Он возвращался, он заговорил о Платове, Дорохове, Пушкине, Кутузове.

Золотом ритма сохраненные цитаты потекли в старой манере старинного тыняновского чтения.

Друг возвращался. Так Одиссей у порога преисподней возвращал души мертвых к сознанию, дав отведать духам священной жертвенной крови.

Тынянов говорил о войне, о родине, о Грузии и полях Псковщины.

Он умер в Москве и похоронен на Ваганьковском кладбище под черным деревом.
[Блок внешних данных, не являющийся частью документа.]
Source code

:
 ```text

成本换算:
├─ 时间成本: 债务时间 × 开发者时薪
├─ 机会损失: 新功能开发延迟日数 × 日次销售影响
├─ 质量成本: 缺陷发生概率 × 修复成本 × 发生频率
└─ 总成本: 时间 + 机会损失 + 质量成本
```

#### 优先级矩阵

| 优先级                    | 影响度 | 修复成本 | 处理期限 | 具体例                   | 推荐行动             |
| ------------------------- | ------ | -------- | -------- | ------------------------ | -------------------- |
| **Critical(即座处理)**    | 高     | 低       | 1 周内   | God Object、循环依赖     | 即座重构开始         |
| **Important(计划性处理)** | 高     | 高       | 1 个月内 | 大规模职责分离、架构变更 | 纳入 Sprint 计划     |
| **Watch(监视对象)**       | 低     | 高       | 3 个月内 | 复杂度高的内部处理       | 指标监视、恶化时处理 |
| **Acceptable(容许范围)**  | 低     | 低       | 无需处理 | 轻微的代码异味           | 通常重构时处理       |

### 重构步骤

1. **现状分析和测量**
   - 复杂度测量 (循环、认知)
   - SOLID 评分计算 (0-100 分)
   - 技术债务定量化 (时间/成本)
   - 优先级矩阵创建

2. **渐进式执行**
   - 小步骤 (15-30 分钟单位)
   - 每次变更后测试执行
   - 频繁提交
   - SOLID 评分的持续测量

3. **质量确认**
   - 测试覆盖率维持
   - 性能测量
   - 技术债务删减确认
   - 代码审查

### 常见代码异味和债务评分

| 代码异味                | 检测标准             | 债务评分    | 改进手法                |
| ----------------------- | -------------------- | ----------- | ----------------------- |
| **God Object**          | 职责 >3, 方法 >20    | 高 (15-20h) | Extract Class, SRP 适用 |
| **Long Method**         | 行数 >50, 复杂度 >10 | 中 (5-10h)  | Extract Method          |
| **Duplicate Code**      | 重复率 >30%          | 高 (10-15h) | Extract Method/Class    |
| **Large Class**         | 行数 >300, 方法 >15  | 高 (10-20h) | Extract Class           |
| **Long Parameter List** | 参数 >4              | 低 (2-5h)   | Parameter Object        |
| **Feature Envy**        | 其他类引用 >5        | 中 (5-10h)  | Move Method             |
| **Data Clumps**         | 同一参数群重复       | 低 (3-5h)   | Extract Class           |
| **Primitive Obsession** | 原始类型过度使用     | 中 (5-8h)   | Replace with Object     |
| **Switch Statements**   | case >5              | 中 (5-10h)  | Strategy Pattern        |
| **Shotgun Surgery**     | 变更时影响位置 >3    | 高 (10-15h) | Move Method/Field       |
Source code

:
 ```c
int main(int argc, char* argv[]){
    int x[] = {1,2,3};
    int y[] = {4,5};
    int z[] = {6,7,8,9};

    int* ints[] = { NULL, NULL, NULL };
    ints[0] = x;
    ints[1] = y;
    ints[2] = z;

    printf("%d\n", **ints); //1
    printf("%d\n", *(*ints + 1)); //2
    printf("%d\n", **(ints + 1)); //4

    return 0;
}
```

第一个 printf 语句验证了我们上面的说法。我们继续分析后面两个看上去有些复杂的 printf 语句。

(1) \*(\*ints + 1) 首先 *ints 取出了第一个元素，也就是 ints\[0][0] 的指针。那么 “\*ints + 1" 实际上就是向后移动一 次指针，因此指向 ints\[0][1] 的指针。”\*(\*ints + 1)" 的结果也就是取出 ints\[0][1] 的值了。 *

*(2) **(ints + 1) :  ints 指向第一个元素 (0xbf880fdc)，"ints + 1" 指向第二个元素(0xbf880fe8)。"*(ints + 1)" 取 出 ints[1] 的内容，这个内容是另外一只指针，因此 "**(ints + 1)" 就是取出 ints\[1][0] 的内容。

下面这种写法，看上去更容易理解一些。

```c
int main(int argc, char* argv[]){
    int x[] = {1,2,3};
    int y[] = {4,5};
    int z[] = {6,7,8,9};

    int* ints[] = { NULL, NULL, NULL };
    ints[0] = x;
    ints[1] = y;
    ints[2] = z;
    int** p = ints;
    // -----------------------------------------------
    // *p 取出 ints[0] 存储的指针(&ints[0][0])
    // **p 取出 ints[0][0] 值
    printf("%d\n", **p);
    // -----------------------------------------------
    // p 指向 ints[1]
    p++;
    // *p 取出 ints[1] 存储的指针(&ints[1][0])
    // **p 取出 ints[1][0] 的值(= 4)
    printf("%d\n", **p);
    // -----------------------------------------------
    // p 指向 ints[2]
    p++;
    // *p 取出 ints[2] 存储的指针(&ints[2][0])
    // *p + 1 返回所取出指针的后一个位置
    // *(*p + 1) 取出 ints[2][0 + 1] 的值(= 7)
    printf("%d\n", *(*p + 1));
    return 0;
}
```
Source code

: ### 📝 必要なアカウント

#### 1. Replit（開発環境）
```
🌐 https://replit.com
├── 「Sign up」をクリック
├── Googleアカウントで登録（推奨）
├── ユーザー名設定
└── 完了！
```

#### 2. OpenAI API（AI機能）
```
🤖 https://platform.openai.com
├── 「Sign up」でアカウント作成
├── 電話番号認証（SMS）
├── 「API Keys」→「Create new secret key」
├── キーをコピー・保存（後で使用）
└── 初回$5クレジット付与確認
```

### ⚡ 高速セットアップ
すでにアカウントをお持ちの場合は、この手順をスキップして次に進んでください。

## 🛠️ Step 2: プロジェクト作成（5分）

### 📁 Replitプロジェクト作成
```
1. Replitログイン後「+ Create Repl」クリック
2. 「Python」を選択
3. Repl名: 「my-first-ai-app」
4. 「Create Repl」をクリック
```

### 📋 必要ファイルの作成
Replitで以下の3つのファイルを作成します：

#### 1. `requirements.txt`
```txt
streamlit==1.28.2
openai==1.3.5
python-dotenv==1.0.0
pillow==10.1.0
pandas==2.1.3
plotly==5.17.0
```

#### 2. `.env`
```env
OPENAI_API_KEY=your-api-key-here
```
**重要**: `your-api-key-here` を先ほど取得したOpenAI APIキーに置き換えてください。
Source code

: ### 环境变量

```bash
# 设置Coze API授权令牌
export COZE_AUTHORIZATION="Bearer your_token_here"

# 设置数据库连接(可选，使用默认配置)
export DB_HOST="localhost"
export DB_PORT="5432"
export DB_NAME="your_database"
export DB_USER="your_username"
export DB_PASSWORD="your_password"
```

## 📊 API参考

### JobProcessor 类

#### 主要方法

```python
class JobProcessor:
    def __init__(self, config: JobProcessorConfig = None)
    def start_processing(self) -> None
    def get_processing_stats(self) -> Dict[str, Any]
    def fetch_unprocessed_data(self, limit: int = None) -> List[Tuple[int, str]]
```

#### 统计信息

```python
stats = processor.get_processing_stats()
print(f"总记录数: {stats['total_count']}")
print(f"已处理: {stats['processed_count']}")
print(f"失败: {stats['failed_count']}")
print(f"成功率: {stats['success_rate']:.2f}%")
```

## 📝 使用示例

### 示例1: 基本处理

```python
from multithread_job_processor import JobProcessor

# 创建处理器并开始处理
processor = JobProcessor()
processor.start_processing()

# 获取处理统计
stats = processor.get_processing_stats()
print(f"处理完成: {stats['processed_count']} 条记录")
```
Дерево раздвоено, один ствол наклонен, как рея.

На снежной палубе лежит Тынянов.

САШКО ДОВЖЕНКО

В 1930 году пришел ко мне в заросший травой Александровский переулок, что в Марьиной Роще, Александр Петрович Довженко.

Он уже седел, но был строен и двигался легко.

По булыжнику стучали кованые колеса ломовиков. Зимой он тишел от снега. Переулок был весь из скучных деревянных двухэтажных домов. На каждом две трубы: одна не дымит.

Было лето. Был вечер. Колеса стихли.

Мы пили белое вино из зеленой сулеи и закусывали вино хлебом и зеленым луком.

Говорили о тракторах, о картине "Земля", Демьяне Бедном, о цветах и песнях. Мы не пьянели.

Утро не торопилось настать.

По переулку на тихих дутиках ехали с работы домой в Марьину Рощу последние лихачи.

Проходили мимо окна рысаки широкоусталым шагом.

- Лошадь меня раз ночью испугала... Послал меня батько в поле за нашим белым конягой. Ночь лунная, но туман. Конягу нашел: белеет в тумане. Обротал веревкой. Еду на нем верхом. А конь все оборачивается на меня. Зубы скалит, как будто и сердится и смеется. Зубы при луне как в белых искрах. Очень страшно.

Приехал к хате... Батько ругается: это я чужую лошадь взял, и она на меня удивлялась... Вот и весь страх,

- Узнала тебя чужая лошадь?

- Думаю, узнала... Не кусалась, не сбрасывала, только сердилась. В селе все друг друга знали хорошо.

Сашко любил города, но больше всего любил землю, по которой ходил в детстве босиком, а потом ощупал трудовыми руками У него для людей были свои гордые и ласковые планы.